In contrast, I have a very specific use case where I personally strictly control all of the conditions associated with its use, as I describe in detail below. Consequently, I believe that what I've done is perfectly acceptable given the highly-specific nature of what I'm trying to implement.
I'm hoping someone with far more experience and understanding than me can either confirm that the description below is acceptable or point out the problems (and, ideally, how to fix them too).
Overview / Specific Requirements
In a nutshell, I'm trying to write an allocator that is to be used within my own code and for a single, specific purpose:
I need "a few" std::vector (probably uint16_t), with a fixed (at runtime) number of elements. I'm benchmarking to determine the best tradeoff of performance/space for the exact integer type[1]
As noted, the number of elements is always the same, but it depends on some runtime configuration data passed to the application
The number of vectors is also either fixed or at least bounded. The exact number is handled by a library providing an implementation of parallel::for(execution::par_unseq, ...)
The vectors are constructed by me (i.e. so I know with certainty that they will always be constructed with N elements)
[1] The value of the vectors are used to conditionally copy a float from one of 2 vectors to a target: c[i] = rand_vec[i] < threshold ? a[i] : b[i] where a, b, c are contiguous arrays of float, rand_vec is the std::vector I'm trying to figure out here, and threshold is a single variable of type integer_tbd. The code compiles as SSE SIMD operations. I do not remember the details of this, but I believe that this requires additional shifting instructions if the ints are smaller than the floats.

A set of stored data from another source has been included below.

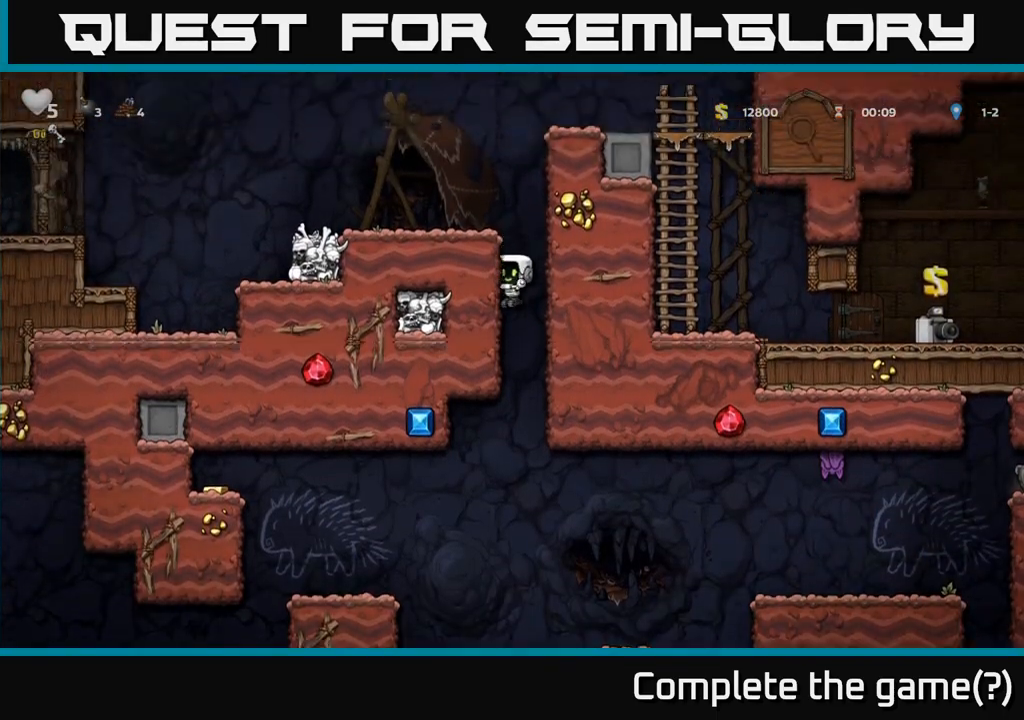
{"dt_ms": 500, "buttons": ["A"], "left_stick": "left", "events": [[150, "left_stick", "left"], [233, "left_stick", "center"], [350, "A", "down"], [433, "left_stick", "left"]]}
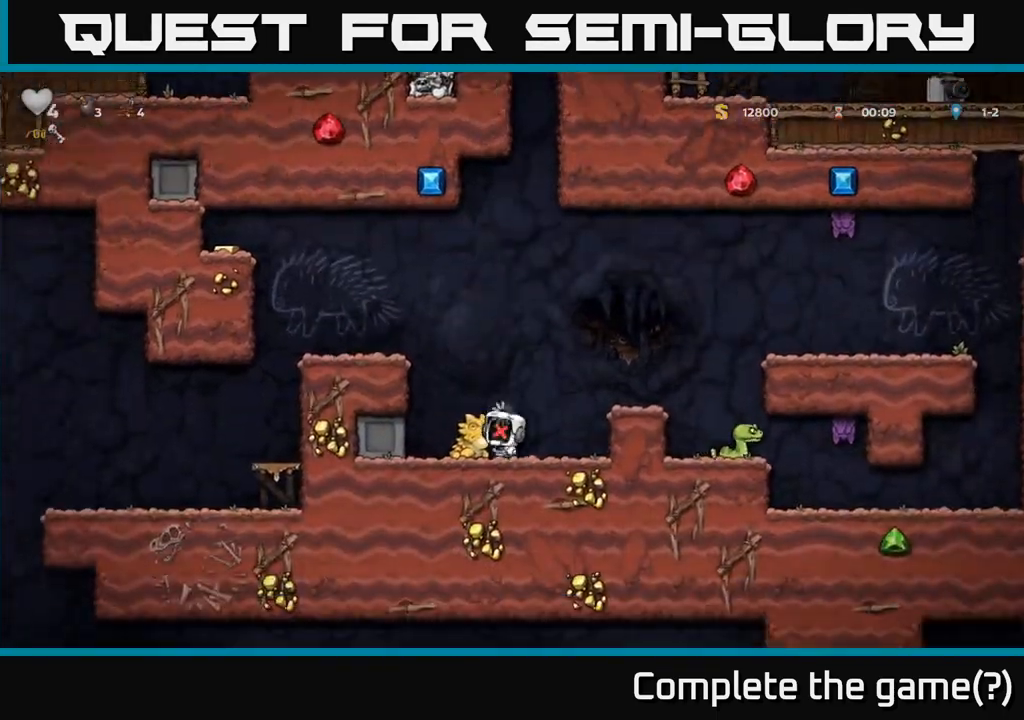
{"dt_ms": 500, "buttons": ["A"], "left_stick": "left", "events": [[83, "left_stick", "center"], [133, "A", "up"], [483, "A", "down"], [483, "left_stick", "left"]]}
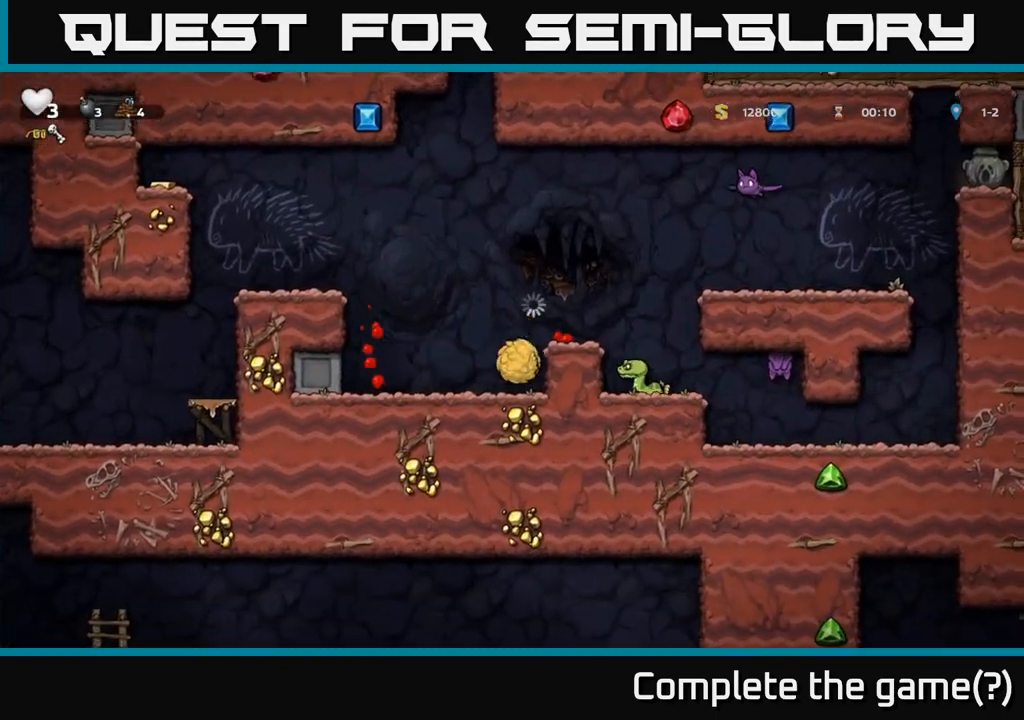
{"dt_ms": 500, "buttons": ["A"], "left_stick": "left", "events": [[350, "A", "up"], [500, "A", "down"]]}
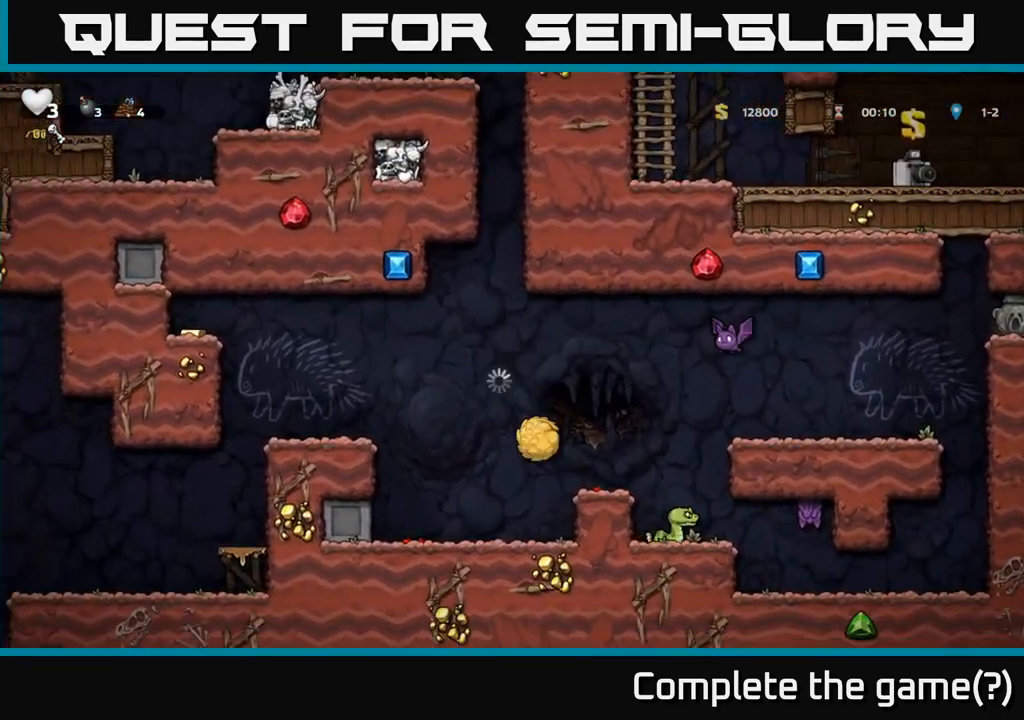
{"dt_ms": 500, "buttons": [], "left_stick": "left", "events": [[33, "X", "down"], [167, "X", "up"], [250, "A", "up"], [333, "A", "down"], [333, "X", "down"], [450, "X", "up"], [500, "A", "up"]]}
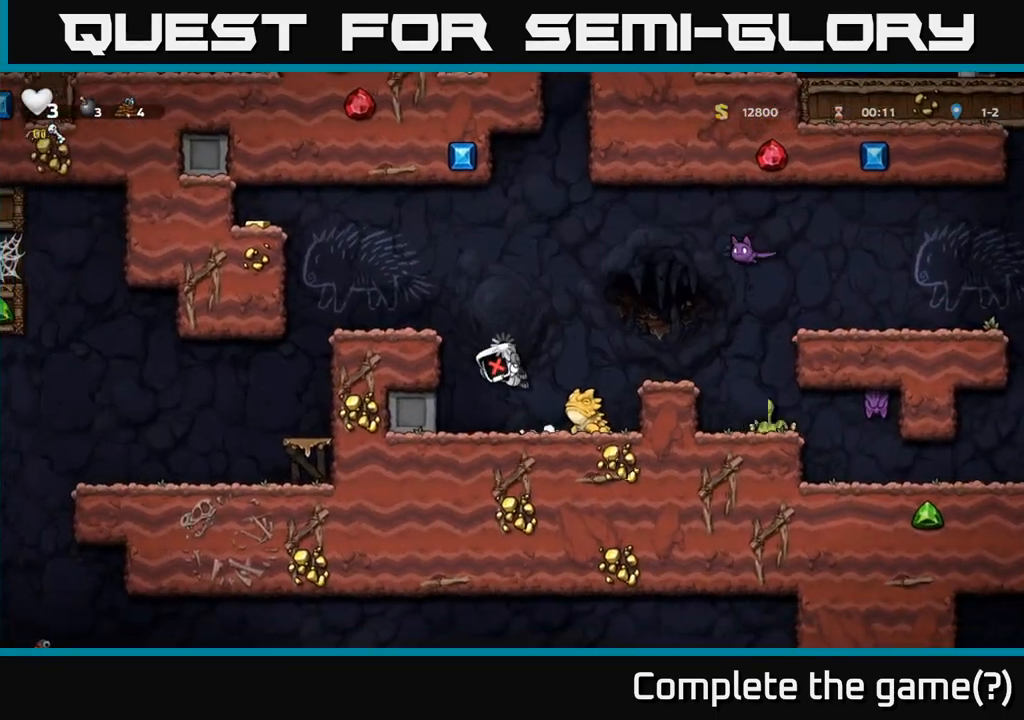
{"dt_ms": 500, "buttons": ["A", "X"], "left_stick": "up-left", "events": [[83, "A", "down"], [83, "X", "down"], [100, "left_stick", "up-left"], [167, "A", "up"], [167, "X", "up"], [250, "A", "down"], [267, "X", "down"], [350, "X", "up"], [367, "A", "up"], [417, "A", "down"], [450, "X", "down"]]}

On this basis, I've written a very simple allocator, with a single static boost::lockfree::queue as the free-list. Given that I will construct the vectors myself and they will go out of scope when I'm finished with them, I know with certainty that all calls to alloc::deallocate(T*, size_t) will always return vectors of the same size, so I believe that I can simply push them back onto the queue without worrying about a pointer to a differently-sized allocation being pushed onto the free-list.
As noted in the code below, I've added in runtime tests for both the allocate and deallocate functions for now, while I've been confirming for myself that these situations cannot and will not occur. Again, I believe it is unquestionably safe to delete these runtime tests. Although some advice would be appreciated here too -- considering the surrounding code, I think they should be handled adequately by the branch predictor so they don't have a significant runtime cost (although without instrumenting, hard to say for 100% certain).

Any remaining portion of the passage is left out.